Nyköpings Motorstadion
- Location: Svansta 2, 611 94 Nyköping, Sweden
- Coordinates: 58°46′51″N 17°02′11″E﻿ / ﻿58.78083°N 17.03639°E
- Operator: Griparna motorcycle speedway
- Opened: May 1984
- Length: 294 m (0.183 mi)

= Nyköpings Motorstadion =

Stadium in Nyköping, Sweden

Nyköpings Motorstadion or Svanstabanan is a motorcycle speedway track located about 4 kilometres north of the centre of Nyköping.

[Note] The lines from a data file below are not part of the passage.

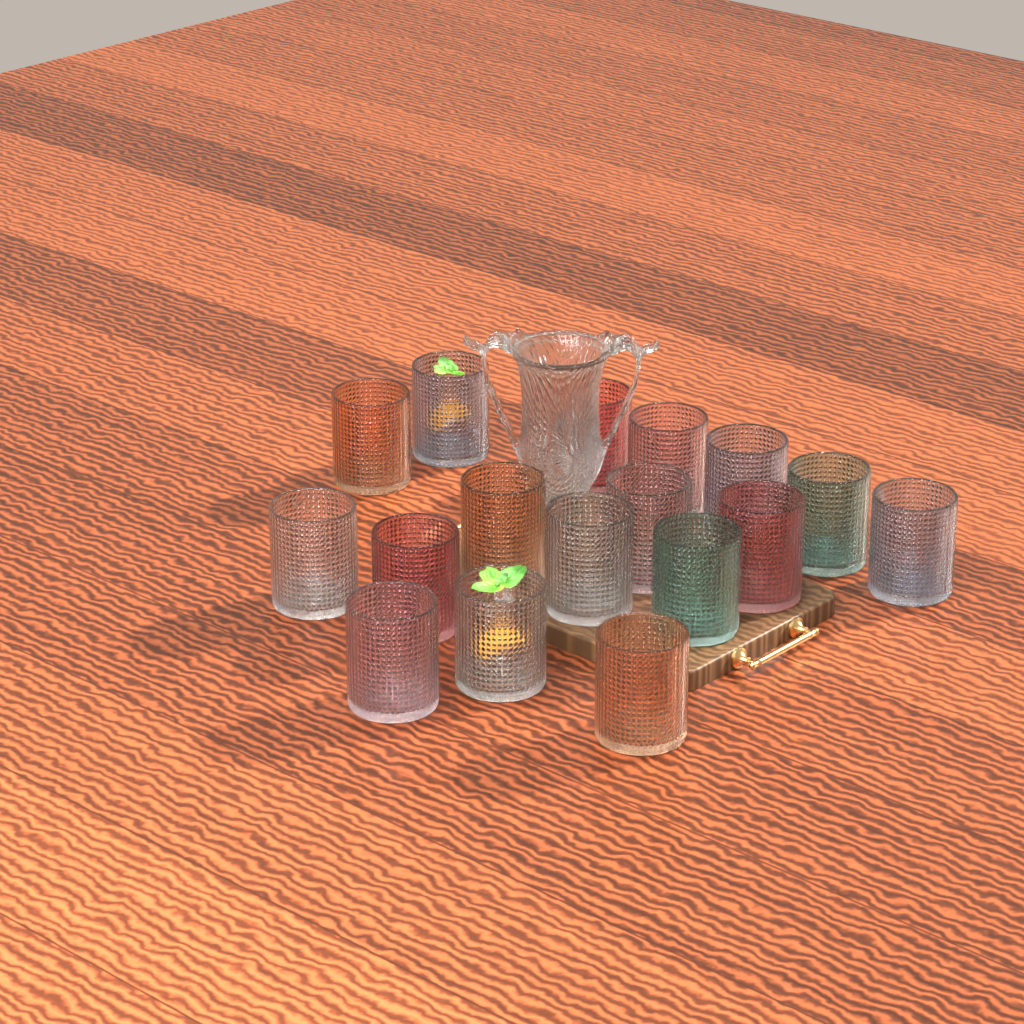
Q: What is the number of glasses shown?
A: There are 17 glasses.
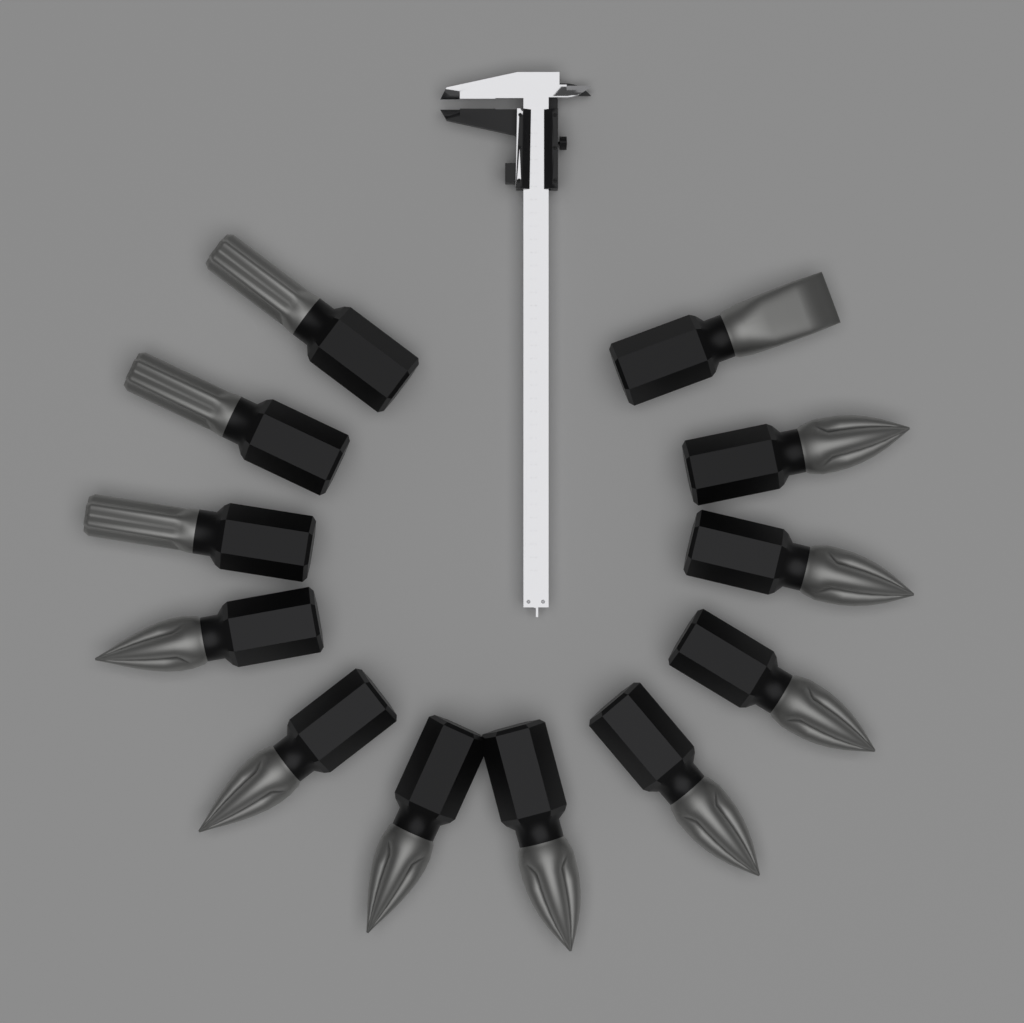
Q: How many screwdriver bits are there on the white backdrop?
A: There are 12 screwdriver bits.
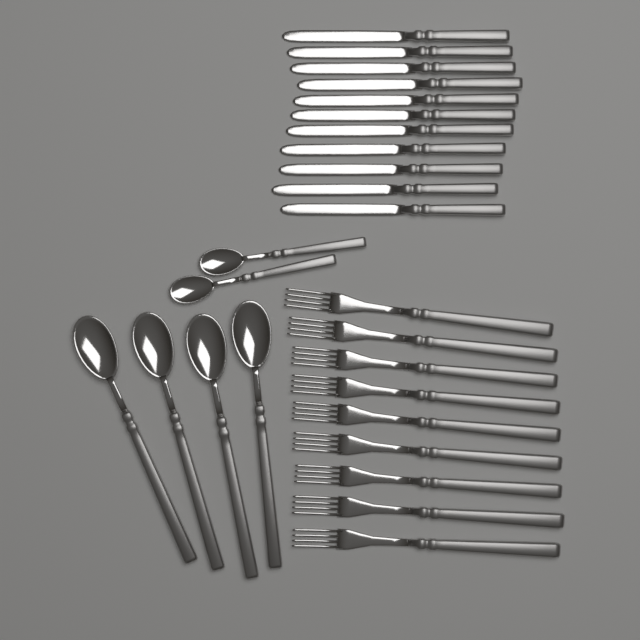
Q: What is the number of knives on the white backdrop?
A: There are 11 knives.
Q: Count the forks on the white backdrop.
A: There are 9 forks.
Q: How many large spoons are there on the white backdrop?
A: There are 4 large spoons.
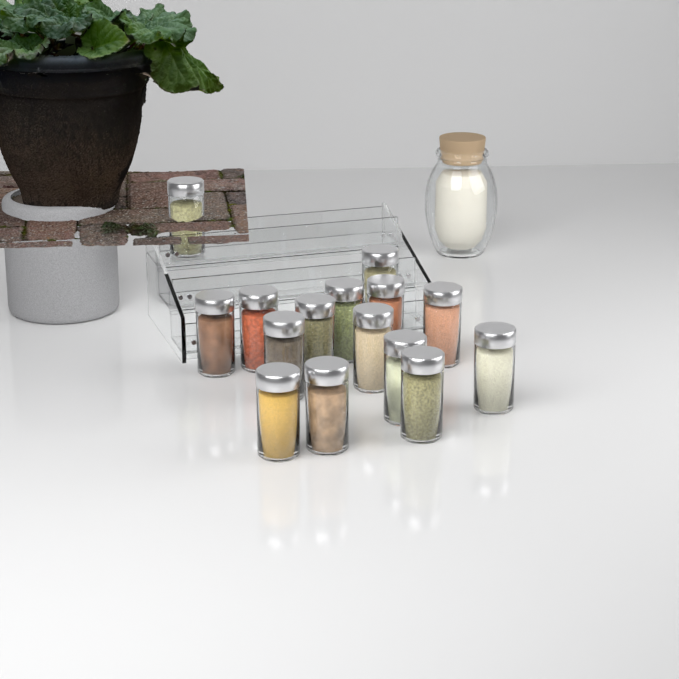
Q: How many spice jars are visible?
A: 15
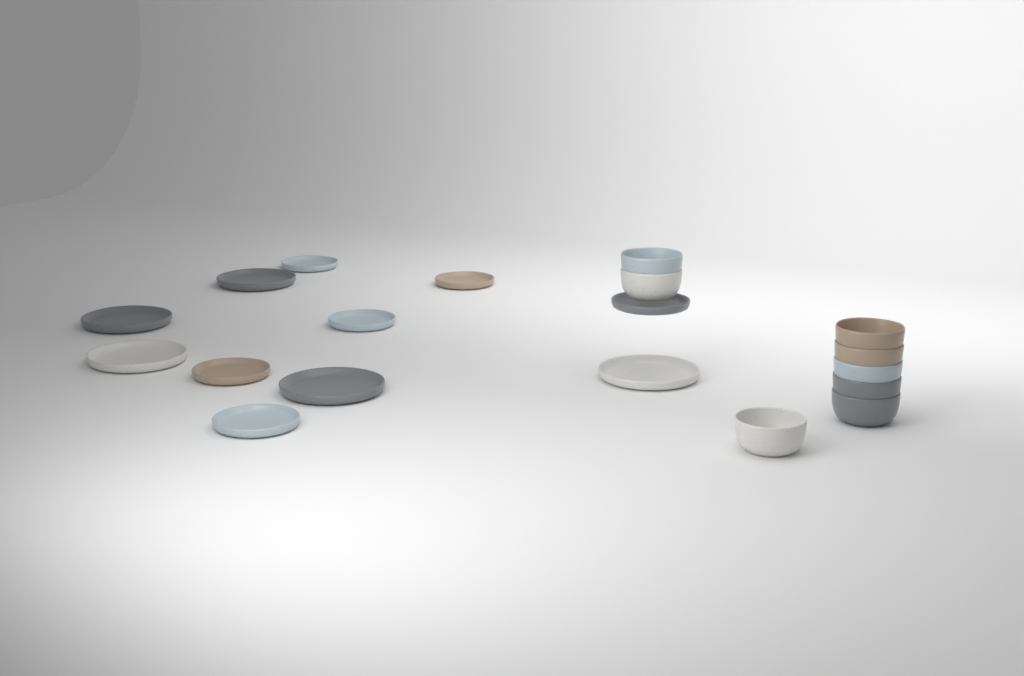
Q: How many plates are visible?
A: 11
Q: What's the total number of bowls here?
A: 8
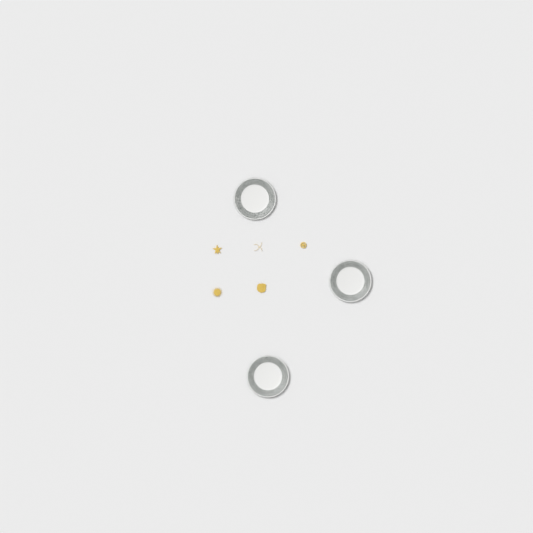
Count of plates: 3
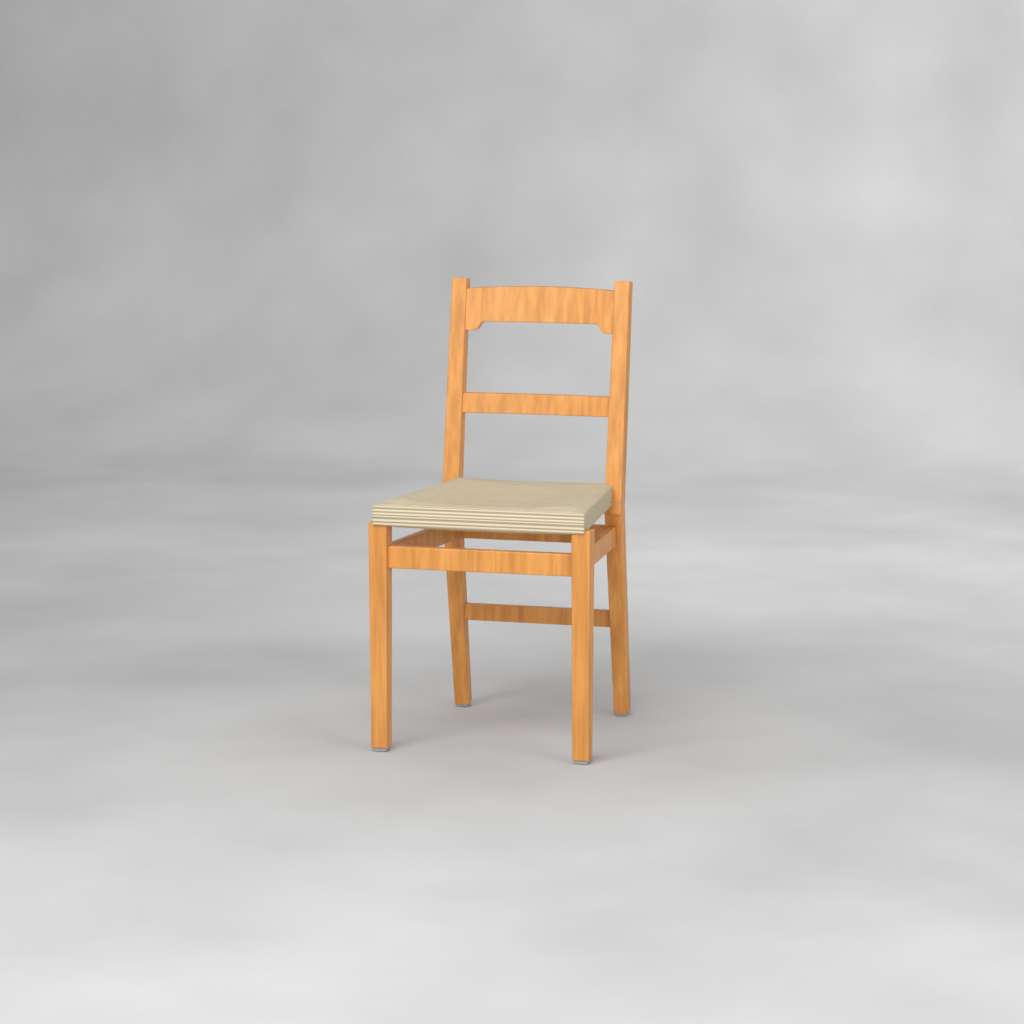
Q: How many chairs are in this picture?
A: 1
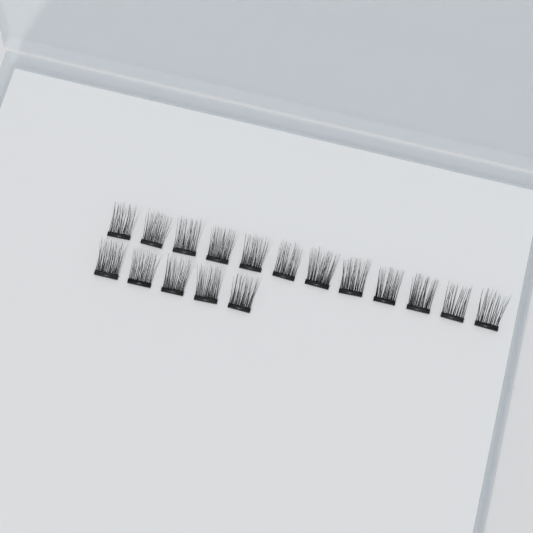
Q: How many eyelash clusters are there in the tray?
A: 17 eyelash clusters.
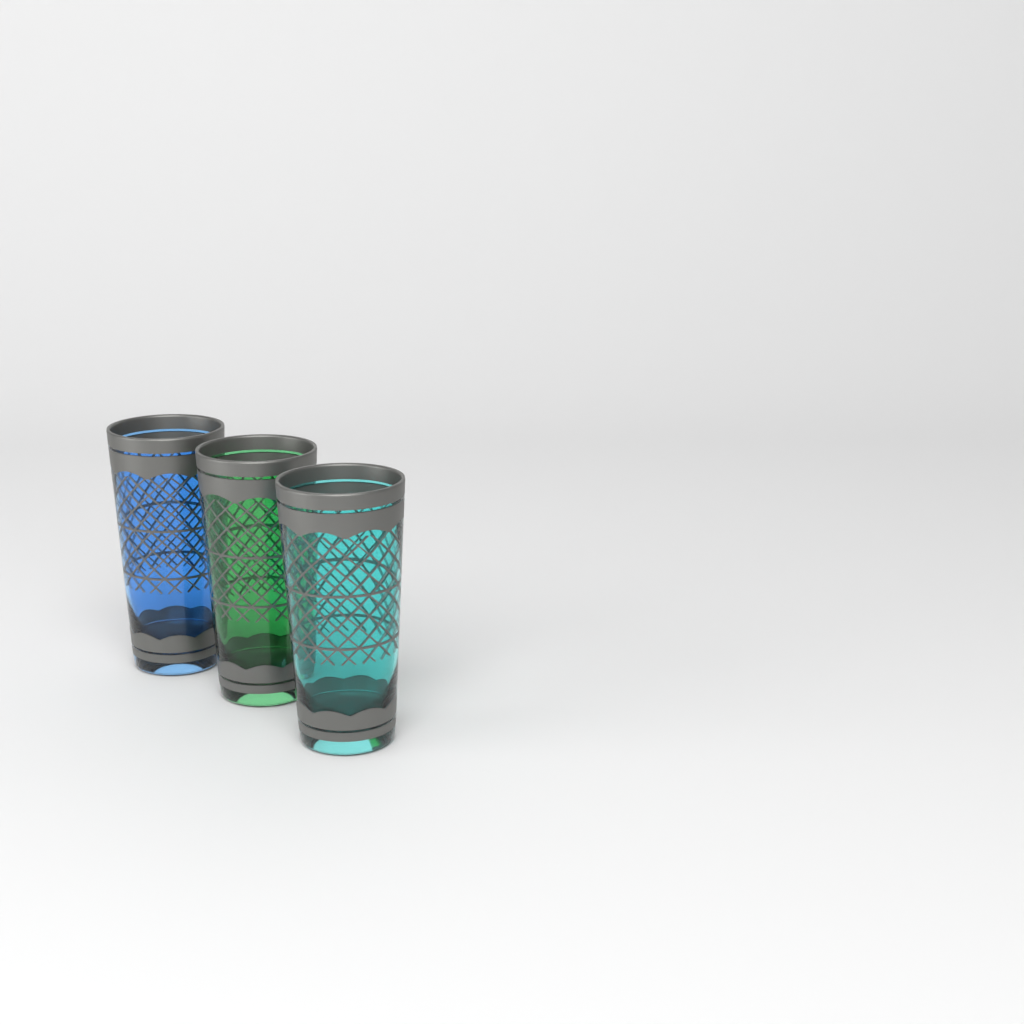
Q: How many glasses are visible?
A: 3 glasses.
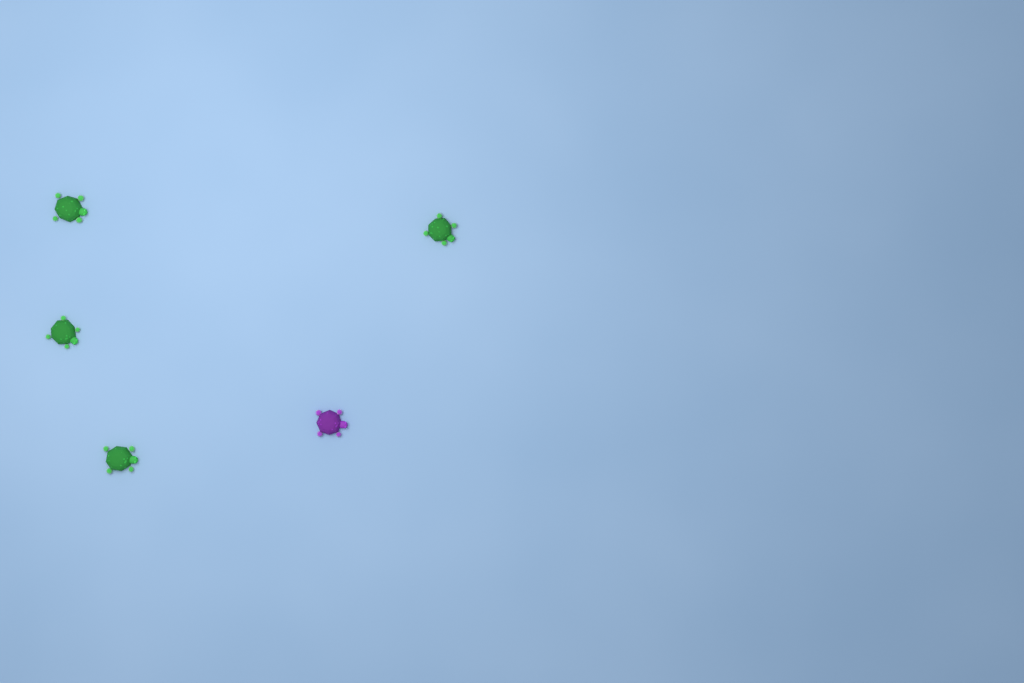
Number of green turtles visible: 4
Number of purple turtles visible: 1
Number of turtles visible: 5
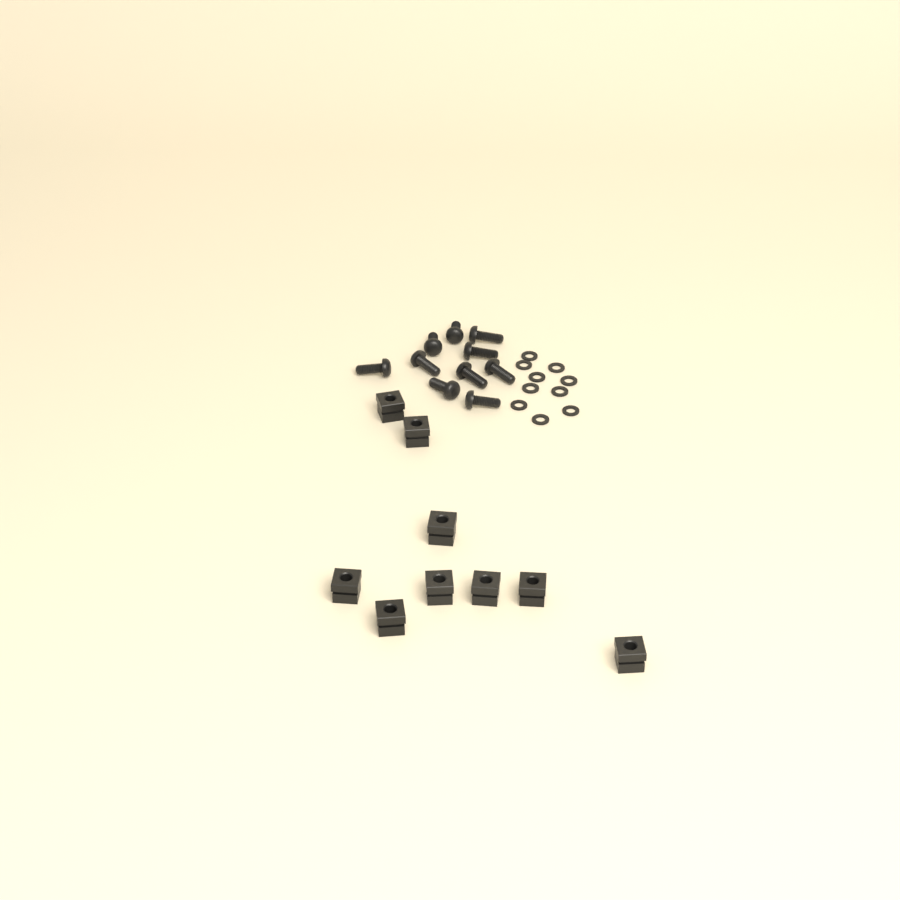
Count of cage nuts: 9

The facility is just off the Kocksängsvägen, adjacent to the Nyköpings motorsällskap, which runs Motocross, Enduro, and motorcycle trials.

The stadium hosts the Griparna speedway team that competes in the Swedish Speedway Team Championship and were the 2019 Allsvenskan champions.

==History==
Construction on a speedway track began in 1980 by the Nyköping Motorsällskap Association, opening in May 1984.

The venue hosted the World Championship Swedish final round during both the 1989 Individual Speedway World Championship and 1989 Individual Speedway World Championship It also hosted the Swedish Individual Speedway Championship in 2014.

The track record is held by Robin Törnqvist in a time of 57.4 seconds.

The stadium was renamed the Truckmountedattenuator (TMA) Bolaget Arena for sponsorship purposes.